As a biological marker of increased fatigability we also found a HRV dysregulation in MS patients performing the vigilance task (Figure 2 and Figure 3). This is in line with other studies demonstrating a role of the autonomic nervous system in the development of fatigue in reaction to mental strain [34] or to postural changes [33]. The difference between patients and controls was more evident for the LF/HF than for the VLF/HF ratio. Although both measures are considered to be indicators of sympathovagal balance, the assessment of VLF/HF is not recommended for short-term recordings in the consensus statement of 1996 [29] as the physiological interpretation of this component is not clear. This might explain the restricted effect of the vigilance task on this latter ratio. The reduced sympathetic-autonomic response to cognitive load in MS patients supports the hypothesis of a lack of cortical top-down control due to either demyelinization of fibres in the brain stem or damage to subcortical (hypothalamic) areas. However, the LF/HF and VLF/HF scores did neither correlate with test performance nor with fatigue. Therefore, future studies have to show whether and how HRV dysregulation and increased feeling of fatigue may be related.
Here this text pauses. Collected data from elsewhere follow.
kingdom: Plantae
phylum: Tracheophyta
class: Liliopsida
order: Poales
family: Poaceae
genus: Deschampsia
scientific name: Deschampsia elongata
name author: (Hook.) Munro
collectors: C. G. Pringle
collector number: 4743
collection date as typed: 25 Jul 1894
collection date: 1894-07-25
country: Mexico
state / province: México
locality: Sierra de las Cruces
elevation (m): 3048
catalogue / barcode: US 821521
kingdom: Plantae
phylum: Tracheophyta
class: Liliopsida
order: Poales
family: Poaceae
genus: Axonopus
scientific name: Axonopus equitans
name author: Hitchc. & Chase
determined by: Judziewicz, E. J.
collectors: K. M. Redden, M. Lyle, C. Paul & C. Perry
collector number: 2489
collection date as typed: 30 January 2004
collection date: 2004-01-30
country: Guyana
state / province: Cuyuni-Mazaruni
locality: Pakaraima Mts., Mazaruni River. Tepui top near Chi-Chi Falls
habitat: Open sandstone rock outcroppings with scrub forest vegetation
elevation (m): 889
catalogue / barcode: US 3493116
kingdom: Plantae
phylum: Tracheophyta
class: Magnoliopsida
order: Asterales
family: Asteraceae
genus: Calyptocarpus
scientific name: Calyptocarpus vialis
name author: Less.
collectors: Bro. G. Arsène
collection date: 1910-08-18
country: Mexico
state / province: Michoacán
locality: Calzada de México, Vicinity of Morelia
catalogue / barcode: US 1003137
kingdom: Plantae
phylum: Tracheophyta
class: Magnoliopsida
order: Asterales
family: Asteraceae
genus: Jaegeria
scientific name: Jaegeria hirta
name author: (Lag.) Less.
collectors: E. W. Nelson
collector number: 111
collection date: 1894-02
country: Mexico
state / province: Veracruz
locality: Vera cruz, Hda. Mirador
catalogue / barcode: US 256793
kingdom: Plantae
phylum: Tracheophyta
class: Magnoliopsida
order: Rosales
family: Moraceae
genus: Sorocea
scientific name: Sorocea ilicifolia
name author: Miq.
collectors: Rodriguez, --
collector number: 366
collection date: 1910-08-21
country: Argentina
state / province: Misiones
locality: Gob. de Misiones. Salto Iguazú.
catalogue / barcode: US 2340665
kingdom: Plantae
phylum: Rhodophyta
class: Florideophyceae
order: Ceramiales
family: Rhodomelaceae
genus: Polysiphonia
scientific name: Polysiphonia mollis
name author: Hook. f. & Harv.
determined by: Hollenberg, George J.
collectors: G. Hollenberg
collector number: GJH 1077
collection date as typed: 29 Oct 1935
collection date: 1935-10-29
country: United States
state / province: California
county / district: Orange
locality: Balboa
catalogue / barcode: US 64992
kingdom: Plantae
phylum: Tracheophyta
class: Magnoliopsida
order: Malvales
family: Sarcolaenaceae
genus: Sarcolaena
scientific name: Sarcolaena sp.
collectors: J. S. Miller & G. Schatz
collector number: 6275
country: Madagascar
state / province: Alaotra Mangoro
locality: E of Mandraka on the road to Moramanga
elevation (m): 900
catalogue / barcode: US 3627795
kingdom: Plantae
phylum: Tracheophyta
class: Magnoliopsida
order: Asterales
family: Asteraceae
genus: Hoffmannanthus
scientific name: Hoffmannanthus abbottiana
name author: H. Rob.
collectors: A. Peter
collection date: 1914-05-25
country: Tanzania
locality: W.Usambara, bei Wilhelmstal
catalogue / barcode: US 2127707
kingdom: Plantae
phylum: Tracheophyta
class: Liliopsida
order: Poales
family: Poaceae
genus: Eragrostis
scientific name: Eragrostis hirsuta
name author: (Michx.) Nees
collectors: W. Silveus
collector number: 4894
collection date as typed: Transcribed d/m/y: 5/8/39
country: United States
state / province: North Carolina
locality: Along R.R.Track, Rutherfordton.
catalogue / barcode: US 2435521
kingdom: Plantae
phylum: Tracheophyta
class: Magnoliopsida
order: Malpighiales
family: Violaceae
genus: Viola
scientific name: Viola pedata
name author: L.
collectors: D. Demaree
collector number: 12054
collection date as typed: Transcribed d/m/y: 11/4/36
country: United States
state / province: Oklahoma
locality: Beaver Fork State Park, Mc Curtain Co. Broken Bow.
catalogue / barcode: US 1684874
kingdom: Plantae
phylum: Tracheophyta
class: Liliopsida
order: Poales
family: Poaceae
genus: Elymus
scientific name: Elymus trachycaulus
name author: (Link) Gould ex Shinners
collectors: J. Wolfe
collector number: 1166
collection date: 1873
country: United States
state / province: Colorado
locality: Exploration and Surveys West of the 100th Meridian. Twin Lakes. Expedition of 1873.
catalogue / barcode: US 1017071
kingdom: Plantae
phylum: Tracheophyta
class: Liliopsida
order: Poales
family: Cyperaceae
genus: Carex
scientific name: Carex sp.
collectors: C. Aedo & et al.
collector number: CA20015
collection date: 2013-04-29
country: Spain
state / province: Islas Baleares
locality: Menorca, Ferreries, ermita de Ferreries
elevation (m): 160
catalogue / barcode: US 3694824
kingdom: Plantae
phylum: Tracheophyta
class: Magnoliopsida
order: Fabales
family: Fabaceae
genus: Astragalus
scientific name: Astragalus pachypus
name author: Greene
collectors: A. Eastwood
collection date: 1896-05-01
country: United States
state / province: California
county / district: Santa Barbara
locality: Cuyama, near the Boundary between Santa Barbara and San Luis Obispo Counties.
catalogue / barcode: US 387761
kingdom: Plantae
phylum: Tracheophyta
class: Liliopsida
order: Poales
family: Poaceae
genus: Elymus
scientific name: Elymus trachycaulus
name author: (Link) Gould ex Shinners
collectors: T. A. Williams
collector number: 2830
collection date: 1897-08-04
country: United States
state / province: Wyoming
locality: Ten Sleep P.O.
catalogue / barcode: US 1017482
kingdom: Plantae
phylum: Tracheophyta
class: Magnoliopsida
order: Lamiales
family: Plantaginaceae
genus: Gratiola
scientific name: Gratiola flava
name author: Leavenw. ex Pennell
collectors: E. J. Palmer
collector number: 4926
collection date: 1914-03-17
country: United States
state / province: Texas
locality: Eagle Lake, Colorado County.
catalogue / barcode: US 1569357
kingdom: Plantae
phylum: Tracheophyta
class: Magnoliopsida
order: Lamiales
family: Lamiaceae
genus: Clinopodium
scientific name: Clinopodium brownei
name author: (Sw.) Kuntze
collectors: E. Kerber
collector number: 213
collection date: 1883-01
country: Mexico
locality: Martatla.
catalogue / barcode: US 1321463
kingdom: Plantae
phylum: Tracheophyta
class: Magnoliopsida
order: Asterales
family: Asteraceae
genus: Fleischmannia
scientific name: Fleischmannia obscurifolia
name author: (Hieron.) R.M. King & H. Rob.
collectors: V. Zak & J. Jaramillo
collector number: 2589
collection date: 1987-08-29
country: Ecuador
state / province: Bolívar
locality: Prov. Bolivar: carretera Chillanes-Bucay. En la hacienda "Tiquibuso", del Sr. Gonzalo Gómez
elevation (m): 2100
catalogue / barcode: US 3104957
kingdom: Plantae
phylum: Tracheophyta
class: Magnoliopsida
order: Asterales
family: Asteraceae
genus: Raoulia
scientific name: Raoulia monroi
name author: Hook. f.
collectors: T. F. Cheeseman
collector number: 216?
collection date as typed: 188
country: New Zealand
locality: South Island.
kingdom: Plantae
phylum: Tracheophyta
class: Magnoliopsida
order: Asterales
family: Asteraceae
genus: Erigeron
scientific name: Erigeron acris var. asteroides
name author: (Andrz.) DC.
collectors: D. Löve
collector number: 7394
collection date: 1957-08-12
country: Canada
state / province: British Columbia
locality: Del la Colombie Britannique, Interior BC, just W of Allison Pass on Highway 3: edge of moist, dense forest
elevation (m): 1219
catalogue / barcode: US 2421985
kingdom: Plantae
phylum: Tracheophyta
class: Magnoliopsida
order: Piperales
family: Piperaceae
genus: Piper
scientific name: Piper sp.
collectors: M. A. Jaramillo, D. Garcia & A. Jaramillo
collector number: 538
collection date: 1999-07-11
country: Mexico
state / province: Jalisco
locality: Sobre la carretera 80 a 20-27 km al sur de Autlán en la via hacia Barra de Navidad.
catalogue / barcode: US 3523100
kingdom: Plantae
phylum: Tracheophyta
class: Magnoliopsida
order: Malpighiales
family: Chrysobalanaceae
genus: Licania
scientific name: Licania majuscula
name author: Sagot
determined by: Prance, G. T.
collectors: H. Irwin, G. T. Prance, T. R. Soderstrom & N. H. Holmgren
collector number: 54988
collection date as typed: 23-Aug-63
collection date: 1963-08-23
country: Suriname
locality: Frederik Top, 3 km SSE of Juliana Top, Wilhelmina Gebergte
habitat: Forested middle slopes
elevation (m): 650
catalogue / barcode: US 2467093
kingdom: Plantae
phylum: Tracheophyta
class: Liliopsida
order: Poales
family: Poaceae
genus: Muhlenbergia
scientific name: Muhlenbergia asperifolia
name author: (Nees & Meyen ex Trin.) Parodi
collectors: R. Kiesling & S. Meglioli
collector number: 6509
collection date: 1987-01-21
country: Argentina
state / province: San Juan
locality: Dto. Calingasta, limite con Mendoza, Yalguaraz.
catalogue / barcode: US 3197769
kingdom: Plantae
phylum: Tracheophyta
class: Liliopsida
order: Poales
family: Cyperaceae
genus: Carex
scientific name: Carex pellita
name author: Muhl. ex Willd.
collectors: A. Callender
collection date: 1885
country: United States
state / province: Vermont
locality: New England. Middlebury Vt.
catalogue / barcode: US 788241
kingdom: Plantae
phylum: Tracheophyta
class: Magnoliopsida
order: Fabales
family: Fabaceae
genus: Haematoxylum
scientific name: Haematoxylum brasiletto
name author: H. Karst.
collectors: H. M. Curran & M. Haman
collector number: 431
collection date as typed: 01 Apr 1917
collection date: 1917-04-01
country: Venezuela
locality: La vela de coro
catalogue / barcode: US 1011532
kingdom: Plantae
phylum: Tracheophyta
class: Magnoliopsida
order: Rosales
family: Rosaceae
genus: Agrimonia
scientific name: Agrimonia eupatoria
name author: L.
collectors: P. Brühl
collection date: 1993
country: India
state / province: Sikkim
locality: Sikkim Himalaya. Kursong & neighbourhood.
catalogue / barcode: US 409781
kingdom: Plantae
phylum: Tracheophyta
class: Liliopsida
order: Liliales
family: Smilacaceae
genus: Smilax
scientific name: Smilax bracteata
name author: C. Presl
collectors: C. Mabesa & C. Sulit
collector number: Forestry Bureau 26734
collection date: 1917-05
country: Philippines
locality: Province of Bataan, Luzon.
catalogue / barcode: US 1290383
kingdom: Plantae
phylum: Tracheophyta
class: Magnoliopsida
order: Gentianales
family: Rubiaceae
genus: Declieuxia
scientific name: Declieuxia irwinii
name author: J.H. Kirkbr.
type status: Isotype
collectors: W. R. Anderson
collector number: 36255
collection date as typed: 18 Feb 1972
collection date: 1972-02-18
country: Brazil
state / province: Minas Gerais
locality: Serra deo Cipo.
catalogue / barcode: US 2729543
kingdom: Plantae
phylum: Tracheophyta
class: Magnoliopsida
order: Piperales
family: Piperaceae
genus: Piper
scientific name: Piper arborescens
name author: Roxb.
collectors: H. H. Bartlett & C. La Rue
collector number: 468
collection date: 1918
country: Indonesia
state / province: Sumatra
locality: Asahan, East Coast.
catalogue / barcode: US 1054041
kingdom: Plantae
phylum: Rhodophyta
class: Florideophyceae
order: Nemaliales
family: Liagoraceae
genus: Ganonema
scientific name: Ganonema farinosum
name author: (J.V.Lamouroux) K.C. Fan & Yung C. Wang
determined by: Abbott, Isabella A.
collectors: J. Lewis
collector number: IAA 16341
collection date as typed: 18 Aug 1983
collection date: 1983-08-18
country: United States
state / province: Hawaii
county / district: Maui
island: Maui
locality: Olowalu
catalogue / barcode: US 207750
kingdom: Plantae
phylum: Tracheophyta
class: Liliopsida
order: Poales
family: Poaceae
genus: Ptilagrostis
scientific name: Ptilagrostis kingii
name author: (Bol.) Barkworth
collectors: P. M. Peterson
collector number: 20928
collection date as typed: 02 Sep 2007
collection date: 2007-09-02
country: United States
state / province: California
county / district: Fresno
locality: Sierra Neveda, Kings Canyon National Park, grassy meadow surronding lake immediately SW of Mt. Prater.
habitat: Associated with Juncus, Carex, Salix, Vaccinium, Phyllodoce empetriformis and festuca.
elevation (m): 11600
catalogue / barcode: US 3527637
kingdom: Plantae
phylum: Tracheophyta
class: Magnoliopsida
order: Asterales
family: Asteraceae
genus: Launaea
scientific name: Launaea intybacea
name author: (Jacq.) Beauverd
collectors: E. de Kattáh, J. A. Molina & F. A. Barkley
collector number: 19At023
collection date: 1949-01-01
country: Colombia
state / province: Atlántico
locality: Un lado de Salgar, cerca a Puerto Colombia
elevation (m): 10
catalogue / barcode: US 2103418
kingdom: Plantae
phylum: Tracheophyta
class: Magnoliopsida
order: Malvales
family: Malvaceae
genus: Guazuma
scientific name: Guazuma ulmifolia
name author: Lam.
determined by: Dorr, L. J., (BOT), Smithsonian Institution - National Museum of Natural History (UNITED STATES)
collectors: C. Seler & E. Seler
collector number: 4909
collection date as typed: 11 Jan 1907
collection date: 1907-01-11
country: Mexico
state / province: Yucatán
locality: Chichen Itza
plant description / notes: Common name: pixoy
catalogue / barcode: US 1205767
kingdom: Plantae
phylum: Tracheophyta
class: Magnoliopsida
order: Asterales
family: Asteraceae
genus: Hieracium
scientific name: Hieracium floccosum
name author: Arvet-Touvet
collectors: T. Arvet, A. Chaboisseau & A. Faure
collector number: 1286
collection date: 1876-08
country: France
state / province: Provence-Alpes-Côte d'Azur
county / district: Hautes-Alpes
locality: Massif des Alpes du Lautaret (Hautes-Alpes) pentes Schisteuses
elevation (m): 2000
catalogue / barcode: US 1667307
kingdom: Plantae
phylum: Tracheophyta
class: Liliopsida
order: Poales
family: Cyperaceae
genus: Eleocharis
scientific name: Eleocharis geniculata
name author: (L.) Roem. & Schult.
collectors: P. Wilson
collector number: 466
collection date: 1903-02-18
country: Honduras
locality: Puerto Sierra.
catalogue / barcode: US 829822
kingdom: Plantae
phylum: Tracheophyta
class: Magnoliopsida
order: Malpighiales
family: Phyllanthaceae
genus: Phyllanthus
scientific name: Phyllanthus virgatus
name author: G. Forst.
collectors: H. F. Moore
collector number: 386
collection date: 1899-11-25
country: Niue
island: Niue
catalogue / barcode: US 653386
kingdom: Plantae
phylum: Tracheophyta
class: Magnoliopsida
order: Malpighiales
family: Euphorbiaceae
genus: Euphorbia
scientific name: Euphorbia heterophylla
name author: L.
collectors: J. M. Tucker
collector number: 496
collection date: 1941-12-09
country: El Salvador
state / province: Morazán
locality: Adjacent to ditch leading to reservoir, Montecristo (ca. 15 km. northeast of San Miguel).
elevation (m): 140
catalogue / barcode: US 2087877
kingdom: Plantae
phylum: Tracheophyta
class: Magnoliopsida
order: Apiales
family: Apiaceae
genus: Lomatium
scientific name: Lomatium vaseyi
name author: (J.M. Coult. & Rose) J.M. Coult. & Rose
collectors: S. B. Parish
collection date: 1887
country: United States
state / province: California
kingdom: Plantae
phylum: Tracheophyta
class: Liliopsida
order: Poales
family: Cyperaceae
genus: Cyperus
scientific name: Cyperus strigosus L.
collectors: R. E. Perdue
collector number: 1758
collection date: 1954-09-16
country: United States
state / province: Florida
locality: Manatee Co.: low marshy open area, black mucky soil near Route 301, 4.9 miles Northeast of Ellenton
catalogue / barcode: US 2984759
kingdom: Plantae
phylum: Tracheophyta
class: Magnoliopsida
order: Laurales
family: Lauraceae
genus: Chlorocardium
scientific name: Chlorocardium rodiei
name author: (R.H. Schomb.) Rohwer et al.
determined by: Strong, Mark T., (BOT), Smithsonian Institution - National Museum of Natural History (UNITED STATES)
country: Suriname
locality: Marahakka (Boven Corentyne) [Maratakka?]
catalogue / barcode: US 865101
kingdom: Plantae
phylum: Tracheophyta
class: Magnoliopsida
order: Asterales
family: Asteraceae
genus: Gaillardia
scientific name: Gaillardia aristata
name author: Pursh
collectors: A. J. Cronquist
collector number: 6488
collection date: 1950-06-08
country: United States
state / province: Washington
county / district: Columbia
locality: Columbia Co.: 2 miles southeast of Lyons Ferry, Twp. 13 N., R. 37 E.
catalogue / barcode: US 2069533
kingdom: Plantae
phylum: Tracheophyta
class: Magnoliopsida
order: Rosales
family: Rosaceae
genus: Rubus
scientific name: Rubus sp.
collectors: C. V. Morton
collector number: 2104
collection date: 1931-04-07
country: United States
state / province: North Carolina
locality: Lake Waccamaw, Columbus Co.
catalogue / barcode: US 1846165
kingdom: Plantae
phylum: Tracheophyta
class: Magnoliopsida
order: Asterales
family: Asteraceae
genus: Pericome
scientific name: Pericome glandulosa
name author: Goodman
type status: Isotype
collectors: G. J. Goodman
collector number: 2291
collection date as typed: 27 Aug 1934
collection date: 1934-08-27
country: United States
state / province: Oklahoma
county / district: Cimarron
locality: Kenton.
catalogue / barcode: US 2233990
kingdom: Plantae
Our study has some limitations. First, to ensure blinding we decided that some degree of cooling was necessary in the placebo condition, which may have had a minor effect on the results. Furthermore, including more MS patients without fatigue would have been helpful in order to distinguish between fatigue and other MS-related symptoms. A strong point was that we assessed cognitive performance, experienced cognitive fatigue and physiological parameters of fatigue. Moreover, potential influences of depressive mood on vigilance were statistically controlled for. As a clinically relevant finding, our data indicate that fatigue should be assessed by looking for vigilance decrements. Moreover, autonomic dysfunctions may be more common in MS patients if heart rate variability is measured under conditions of sustained attention over periods longer than thirty minutes. On the other hand, according to our data, cooling is ineffective in ameliorating subjectively and objectively measured cognitive fatigue.